- vzbv begrüßt grundsätzlich die Initiative der EU-Kommission für eine Anpassung des Verbrauchervertragsrechts
- Daten werden endlich als digitale Währung anerkannt
- vzbv fordert Spielräume für EU-Staaten zugunsten verbraucherfreundlicher Regelungen
Die Europäische Kommission hat im Dezember 2015 zwei Richtlinienentwürfe zum Verbrauchervertragsrecht vorgelegt, nämlich zum Online-Handel und zu Verträgen über digitale Inhalte. Besonders der Richtlinienvorschlag über digitale Inhalte betritt rechtliches Neuland. Zum ersten Mal soll auf europäischer Ebene geregelt werden, inwieweit Nutzer von digitalen Inhalten Gewährleistungsrechte haben, wenn der digitale Inhalt nicht dem entspricht, was vertraglich vereinbart war. Der Richtlinienentwurf erfasst eine große Vielzahl unterschiedlicher digitaler Inhalte, von der Softwarenutzung über Streaming- und Cloud-Dienste bis hin zu Social Media.

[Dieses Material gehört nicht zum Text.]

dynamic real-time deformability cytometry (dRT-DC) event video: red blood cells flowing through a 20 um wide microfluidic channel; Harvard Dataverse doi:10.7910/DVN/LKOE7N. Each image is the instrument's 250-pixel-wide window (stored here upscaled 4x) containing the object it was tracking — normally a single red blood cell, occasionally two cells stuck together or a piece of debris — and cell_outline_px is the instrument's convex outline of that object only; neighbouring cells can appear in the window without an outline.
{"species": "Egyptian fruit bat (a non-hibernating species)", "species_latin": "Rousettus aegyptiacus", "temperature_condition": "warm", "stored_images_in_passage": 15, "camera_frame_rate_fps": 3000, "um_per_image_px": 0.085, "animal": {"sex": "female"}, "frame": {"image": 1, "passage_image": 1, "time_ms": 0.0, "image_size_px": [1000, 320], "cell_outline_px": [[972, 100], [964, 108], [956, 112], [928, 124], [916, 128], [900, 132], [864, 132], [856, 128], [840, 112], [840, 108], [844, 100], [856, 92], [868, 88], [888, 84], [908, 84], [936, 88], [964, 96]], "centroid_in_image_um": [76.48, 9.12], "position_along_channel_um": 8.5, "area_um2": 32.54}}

Die Beratungen im Europäischen Parlament zu den Richtlinien gehen jetzt in die entscheidende Phase. Über etwaige Änderungsanträge soll Ende März beraten und gegen Mitte des Jahres abgestimmt werden.
Entwürfe gehen grundsätzlich in die richtige Richtung
Der Verbraucherzentrale Bundesverband (vzbv) begrüßt in seinen zwei Stellungnahmen zum europäischen Verbrauchervertragsrecht grundsätzlich, dass mehr Rechtssicherheit für die immer weiter voranschreitende Digitalisierung des Verbraucheralltags geschaffen werden soll. Insbesondere begrüßt es der vzbv, dass Verträge, bei denen der Verbraucher statt mit Geld mit seinen Daten „bezahlt“, dem Gewährleistungsrecht unterfallen sollen. Damit wird erstmals anerkannt, dass Daten neben ihrer grundrechtlichen Bedeutung auch einen wirtschaftlichen Wert haben und dass der Verbraucher auch in dieser Hinsicht schützenswert ist. Für den Handel mit beweglichen Gütern würde sich die Rechtslage für die Verbraucher in Deutschland insofern verbessern, als die Verbraucher während der gesamten Gewährleistungsfrist von zwei Jahren nur noch beweisen müssten, dass die Kaufsache mangelhaft ist, nicht aber, dass der Mangel von Anfang an vorlag.
Mindest- statt Vollharmonisierung des Verbraucherrechts
In vielerlei Hinsicht sieht der vzbv aber noch Verbesserungs- und Klärungsbedarf bei den Richtlinienentwürfen. So sollte den Mitgliedsstaaten der Freiraum erhalten bleiben, über das vorgesehene Mindestmaß an Verbraucherschutz hinausgehende, verbraucherfreundliche Regelungen zu erlassen. Eine Mindestharmonisierung statt der von der Kommission intendierten Vollharmonisierung würde den europäischen Staaten die Möglichkeit geben, flexibel und zeitgerecht auf neue, angesichts der Geschwindigkeit der Digitalisierung unvorhersehbare Probleme zu reagieren.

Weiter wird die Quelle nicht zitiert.